“Questa foto deve restare impressa nella memoria di tutti. Questa foto è il simbolo della malagiustizia. Di un sistema fallato, malato”. E’ il duro sfogo sui social di Helene Pacitto, moglie del regista Ambrogio Crespi, 51 anni, che questa mattina si costituirà “da uomo innocente” nel carcere di Opera a Milano dopo la sentenza della Corte di Cassazione che ha confermato la condanna in Appello a sei anni di reclusione, perché accusato di aver procurato voti a Domenico Zambetti, assessore alla Casa della giunta Formigoni, per le regionali del 2010, servendosi di conoscenze in ambienti della ‘ndrangheta.

“Da uomo di giustizia giusta, contro le mafie, per la legalità, a condannato per concorso esterno in associazione mafiosa, 416 bis c.p.” prosegue la moglie che pubblica la foto del marito mentre saluta i due figlioletti prima di andare in carcere. “Oggi si scrive una pagina nera nella storia della Giustizia Italiana e con certezza possiamo dire che la storia di Tortora non ha insegnato nulla a nessuno. Questa foto, questa immagine, mi auguro che finisca sotto gli occhi di chi è veramente incatenato in un sistema marcio. State commettendo i peggiori reati, quelli che hanno a che fare con la vostra anima, con la vostra coscienza, con la vostra immagine riflessa nello specchio” aggiunge addolorata e allo stesso tempo arrabbiata.

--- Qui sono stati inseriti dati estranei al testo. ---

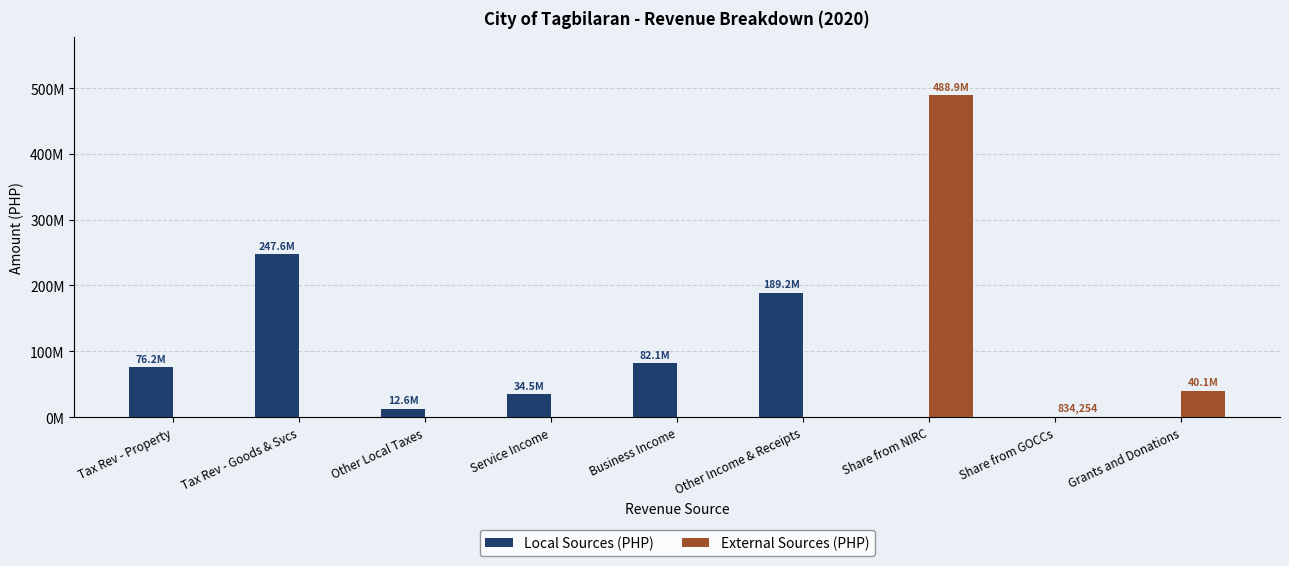

What are all the series names shown in the legend?

Local Sources (PHP), External Sources (PHP)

“Guardatevi, chiedetevi se siete delle brave persone. Fatevi domande. Cercate risposte. Sappiate che io sono pronta ad aiutarvi a capire gli errori che avete commesso per evitare che domani ci sia un altro Ambrogio Crespi che deve salutare per un tempo infinito i propri bambini e che viene lasciato ai cancelli di un carcere da una moglie, un fratello, una cognata e due nipoti. Imparate dai vostri errori. Diveniate speranza” conclude.

Duro anche il sondaggista Luigi Crespi, fratello di Ambrogio: “Condannato per associazione esterna perché avrebbe prodotto dei voti per un politico che non ha mai conosciuto insieme a delle persone che non hanno mai frequentato mai la sua vita. Sono determinato e motivato – aggiunge – chiederemo la grazia al presidente della Repubblica”.

La moglie Helene ha anche pubblicato la foto della valigia preparata prima di andare in carcere, annunciando che d’ora in avanti inizierà anche una battaglia social: “Non si può chiudere la vita di un uomo in una valigia. Non si può impacchettare e lasciare dentro a una galera senza un motivo, dico uno, che sia valido e ragionevole. Ho deciso quindi che tutta la mia indignazione verso questo sistema verrà messa online, e che questa battaglia la farò a testa alta perché ad abbassarla non saremo di certo noi.
Documenterò passo dopo passo lo schifo che è stato fatto verso un uomo non solo innocente, ma totalmente estraneo ad ogni fatto di cui vi lavate bocca da 10 anni. Non mi piangerò addosso.
Sarò una spina nel fianco. Sarò una iena” conclude.